§ What the exercise asks: Repeat every line of the listing below without changing a word, and leave the pictures out of your answer.

§ Records to use:
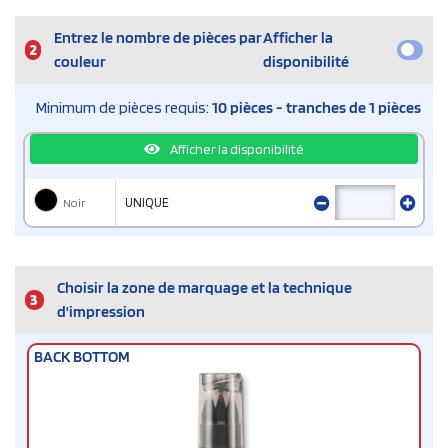
Entrez le nombre de pièces par
Afficher la
2
couleur
disponibilité
Minimum de pièces requis:
10 pièces - tranches de 1 pièces
Afficher la disponibilité
Noir
UNIQUE
Choisir la zone de marquage et la technique
3
d'impression
BACK BOTTOM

§ Finished task:
Entrez le nombre de pièces par
Afficher la
2
couleur
disponibilité
Minimum de pièces requis:
10 pièces - tranches de 1 pièces
Afficher la disponibilité
Noir
UNIQUE
Choisir la zone de marquage et la technique
3
d'impression
BACK BOTTOM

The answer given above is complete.